__EXERCISE DETAILS__
Scan the entries below for the string "port" and copy every line where it turns up.
----
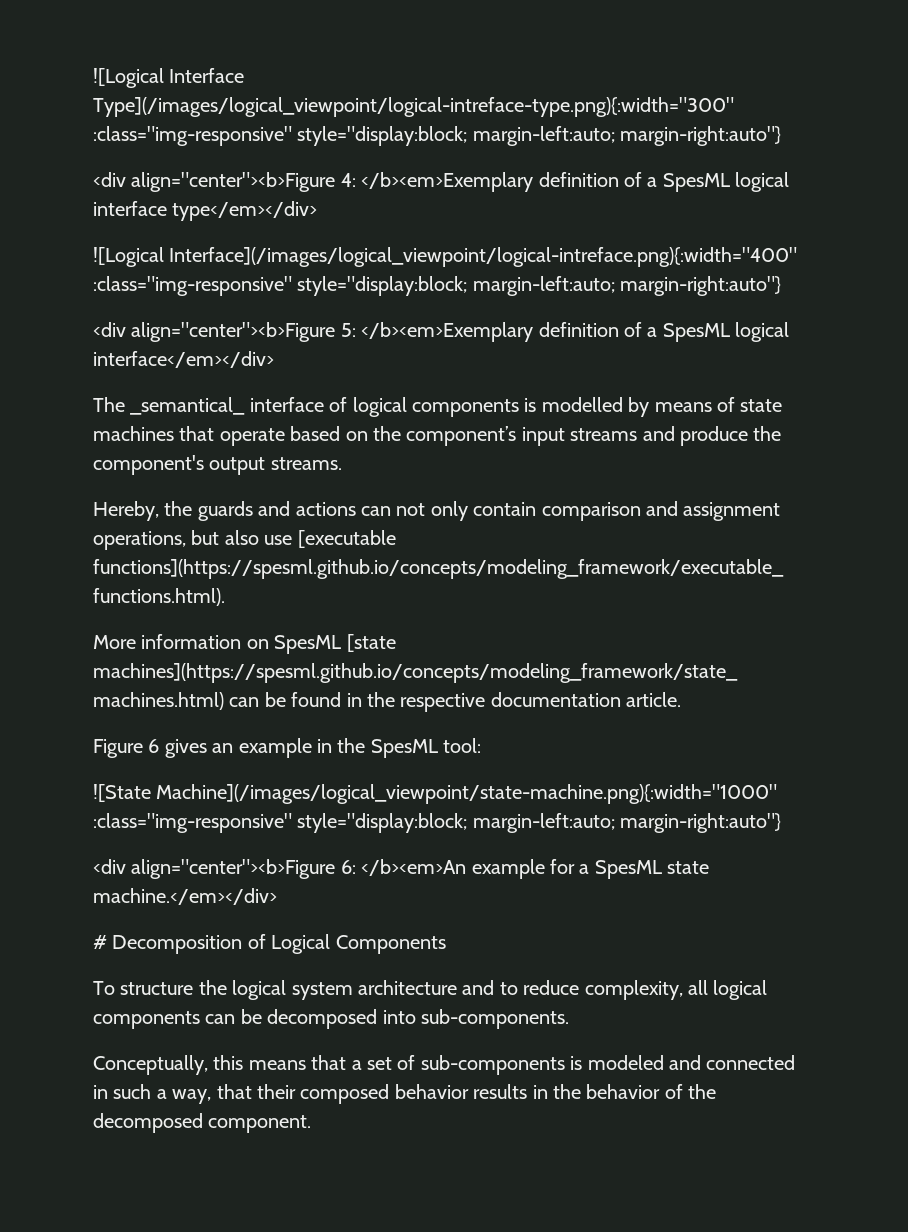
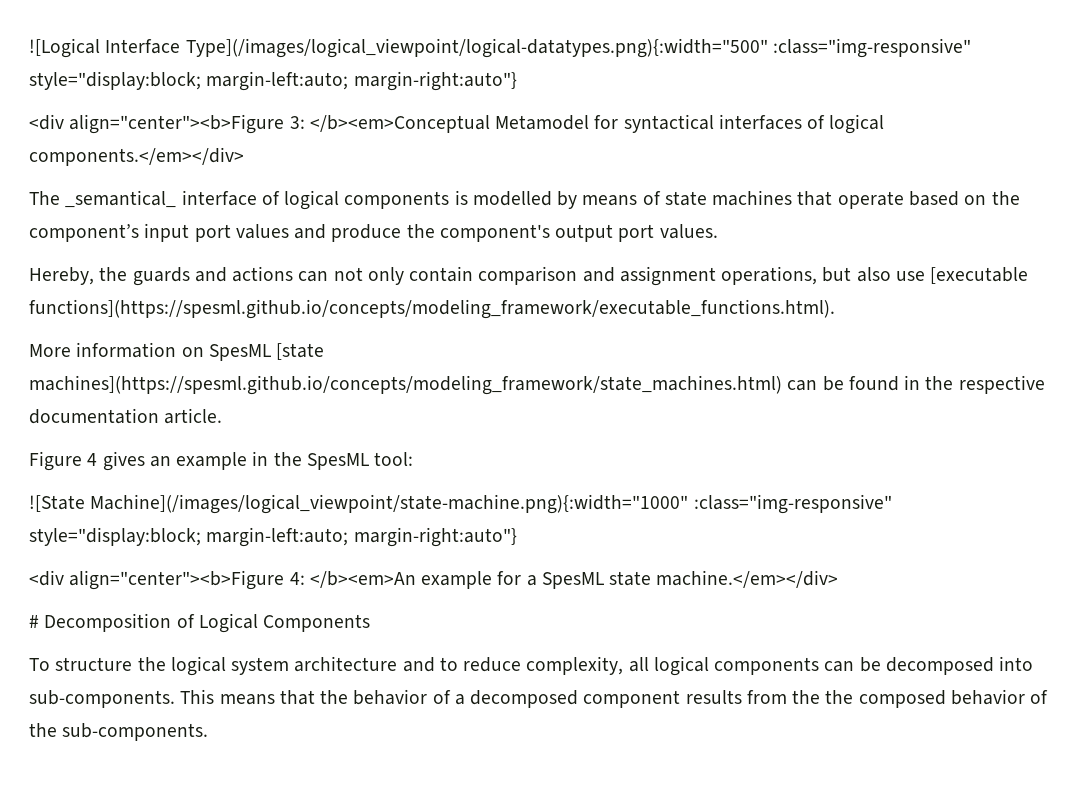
[93,97,734,117] [93,126,782,146] [93,172,790,192] [93,201,318,221] [93,247,798,267] [93,276,782,296] [93,322,790,342] [93,351,274,368] Type](/images/logical_viewpoint/logical-intreface-type.png){:width="300" :class="img-responsive" style="display:block; margin-left:auto; margin-right:auto"} // <div align="center"><b>Figure 4: </b><em>Exemplary definition of a SpesML logical interface type</em></div> // ![Logical Interface](/images/logical_viewpoint/logical-intreface.png){:width="400" :class="img-responsive" style="display:block; margin-left:auto; margin-right:auto"} // <div align="center"><b>Figure 5: </b><em>Exemplary definition of a SpesML logical interface</em></div> -> [185,38,971,58] [29,71,517,91] [29,114,885,134] [29,147,244,166] Type](/images/logical_viewpoint/logical-datatypes.png){:width="500" :class="img-responsive" style="display:block; margin-left:auto; margin-right:auto"} // <div align="center"><b>Figure 3: </b><em>Conceptual Metamodel for syntactical interfaces of logical components.</em></div>
[570,428,638,441] streams -> [194,224,289,242] port values
[270,457,342,470] streams. -> [618,224,718,242] port values.
[148,739,160,753] 6 -> [87,453,98,466] 4
[340,860,356,874] 6: -> [289,572,305,585] 4:
[93,1055,796,1075] [93,1084,717,1104] [93,1113,312,1133] // Conceptually, this means that a set of sub-components is modeled and connected in such a way, that their composed behavior results in the behavior of the decomposed component. -> [180,689,1049,708] [29,723,209,741] This means that the behavior of a decomposed component results from the the composed behavior of the sub-components.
----
__RESULT OF THIS EXERCISE__
[570,428,638,441] streams -> [194,224,289,242] port values
[270,457,342,470] streams. -> [618,224,718,242] port values.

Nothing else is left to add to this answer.